● **Directions**
Reproduce word for word the part of the music-track ordering passage below starting at "European Patent application" and ending at "the known art.".

● **Source excerpt**
The present invention relates to a method and system for ordering a plurality of audio signals, in particular the ordering of music tracks.
Consider audio signals comprising music tracks. Typically a consumer wishes to select a set of tracks and order these into a suitable listening sequence. Traditionally both these tasks have been handled by the music distributors or artists, for example by providing a set of tracks on an album (vinyl record, audio CD or the like) ordered into a predetermined play sequence. New distribution models (for example Internet downloading) and storage models (including the ability to randomly access music tracks stored as digital files) have migrated the tasks of selection and arrangement a way from distributor or artist to the end user. At one level, an arbitrary sequencing of selected tracks is possible, for example using the shuffle (randomised) play feature of CD players. An advantage of this technique is its ease of use (single button press) to generate a sequence different from the predetermined play sequence; however, the resulting sequence is arbitrary. Some CD players employ means to select and order tracks. This allows a customised sequence to be determined by the user at the cost of more time and effort. More recently, products such as digital music jukeboxes allow a user to assemble a library of perhaps hundreds of tracks representing the overall taste(s) of the user. The issue of selecting a set of tracks to play from potentially many tracks arises. Various techniques are available to select such a set, ranging from the user manually picking tracks to automatic selection, for example using classification (artist, title, genre, or similar). However, a disadvantage remains in that a suitable ordering of the tracks (also termed ‘playlist’) must be undertaken; not only does this is require time and effort from the user, but also skill to achieve an ordering which matches the user's preference.
European Patent application EP1162621 to Hewlett Packard discloses a method of automatically determining the sequence of a set of songs according to their rate of repeat of the dominant beat (the tempo) and an ideal temporal map for the resulting compilation and that end portions of adjacent songs overlap. A disadvantage of this method is that compatibility of adjacent songs in the sequence is not explicitly addressed which, for a given sequence, can result in a dissonant transition between adjacent songs, especially in situations where adjacent songs are overlapped.
It is an object of the invention to improve on the known art.
In accordance with the present invention there is provided a method for ordering a plurality of audio signals into a sequence comprising:
receiving a user preference;
analysing the plurality of audio signals to extract inherent features; and
ordering, independently of user involvement, into a sequence at least two audio signals of the plurality of audio signals based on a comparison of the extracted features and user preference such that adjacent signals in the sequence are harmonious.

● **Dataset extract**

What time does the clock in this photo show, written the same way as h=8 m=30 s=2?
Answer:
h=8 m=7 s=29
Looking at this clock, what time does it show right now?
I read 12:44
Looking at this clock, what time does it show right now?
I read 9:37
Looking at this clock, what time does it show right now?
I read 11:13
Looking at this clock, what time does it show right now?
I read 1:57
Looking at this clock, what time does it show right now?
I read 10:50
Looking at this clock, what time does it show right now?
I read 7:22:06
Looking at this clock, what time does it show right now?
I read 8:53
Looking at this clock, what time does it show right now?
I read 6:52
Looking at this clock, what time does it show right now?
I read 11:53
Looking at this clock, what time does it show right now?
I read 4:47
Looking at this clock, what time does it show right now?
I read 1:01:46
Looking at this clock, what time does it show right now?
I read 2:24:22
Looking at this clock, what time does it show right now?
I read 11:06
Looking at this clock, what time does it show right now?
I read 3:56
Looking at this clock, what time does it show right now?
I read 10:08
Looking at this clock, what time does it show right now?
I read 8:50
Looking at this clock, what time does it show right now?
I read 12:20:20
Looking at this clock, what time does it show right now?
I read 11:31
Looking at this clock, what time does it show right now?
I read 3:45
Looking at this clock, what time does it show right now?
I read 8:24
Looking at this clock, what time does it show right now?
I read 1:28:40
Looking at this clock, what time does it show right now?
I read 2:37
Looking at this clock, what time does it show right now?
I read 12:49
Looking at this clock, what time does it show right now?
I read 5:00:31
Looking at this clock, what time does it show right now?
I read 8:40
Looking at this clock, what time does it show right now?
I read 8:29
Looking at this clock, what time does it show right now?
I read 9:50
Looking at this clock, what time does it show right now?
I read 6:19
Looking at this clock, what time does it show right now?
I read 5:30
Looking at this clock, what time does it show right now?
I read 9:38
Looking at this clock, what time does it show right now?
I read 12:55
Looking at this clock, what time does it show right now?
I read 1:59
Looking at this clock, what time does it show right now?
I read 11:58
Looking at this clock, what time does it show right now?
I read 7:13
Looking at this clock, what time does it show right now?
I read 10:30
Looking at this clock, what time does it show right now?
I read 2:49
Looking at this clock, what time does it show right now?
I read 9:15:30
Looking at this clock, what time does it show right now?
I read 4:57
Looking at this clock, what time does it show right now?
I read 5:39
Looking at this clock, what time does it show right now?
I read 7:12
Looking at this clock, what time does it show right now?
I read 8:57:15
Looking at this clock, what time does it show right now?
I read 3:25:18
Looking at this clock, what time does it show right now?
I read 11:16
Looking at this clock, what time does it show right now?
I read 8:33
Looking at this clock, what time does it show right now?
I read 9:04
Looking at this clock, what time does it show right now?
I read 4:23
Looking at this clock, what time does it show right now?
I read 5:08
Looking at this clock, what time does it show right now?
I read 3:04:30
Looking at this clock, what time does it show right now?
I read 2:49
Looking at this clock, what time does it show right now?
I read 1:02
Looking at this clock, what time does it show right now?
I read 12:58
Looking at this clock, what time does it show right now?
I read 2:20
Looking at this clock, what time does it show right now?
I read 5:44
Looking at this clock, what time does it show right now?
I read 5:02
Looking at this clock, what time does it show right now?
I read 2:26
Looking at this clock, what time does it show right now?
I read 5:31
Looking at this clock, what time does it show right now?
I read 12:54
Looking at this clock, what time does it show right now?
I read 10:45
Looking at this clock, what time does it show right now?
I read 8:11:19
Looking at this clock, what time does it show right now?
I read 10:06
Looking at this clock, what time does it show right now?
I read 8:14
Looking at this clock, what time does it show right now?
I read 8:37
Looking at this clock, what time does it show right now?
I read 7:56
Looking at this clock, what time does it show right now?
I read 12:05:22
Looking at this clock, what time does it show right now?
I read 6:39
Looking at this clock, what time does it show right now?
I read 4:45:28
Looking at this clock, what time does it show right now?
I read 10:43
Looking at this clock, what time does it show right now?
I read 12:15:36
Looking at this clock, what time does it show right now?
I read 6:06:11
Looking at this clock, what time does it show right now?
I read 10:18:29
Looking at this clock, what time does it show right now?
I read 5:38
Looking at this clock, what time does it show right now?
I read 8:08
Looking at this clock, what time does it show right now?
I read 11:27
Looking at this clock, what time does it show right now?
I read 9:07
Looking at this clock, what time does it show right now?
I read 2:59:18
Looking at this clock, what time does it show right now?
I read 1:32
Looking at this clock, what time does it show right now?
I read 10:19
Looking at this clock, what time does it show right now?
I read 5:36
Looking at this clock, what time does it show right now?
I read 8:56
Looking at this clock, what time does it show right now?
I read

● **Problem solution**
European Patent application EP1162621 to Hewlett Packard discloses a method of automatically determining the sequence of a set of songs according to their rate of repeat of the dominant beat (the tempo) and an ideal temporal map for the resulting compilation and that end portions of adjacent songs overlap. A disadvantage of this method is that compatibility of adjacent songs in the sequence is not explicitly addressed which, for a given sequence, can result in a dissonant transition between adjacent songs, especially in situations where adjacent songs are overlapped.
It is an object of the invention to improve on the known art.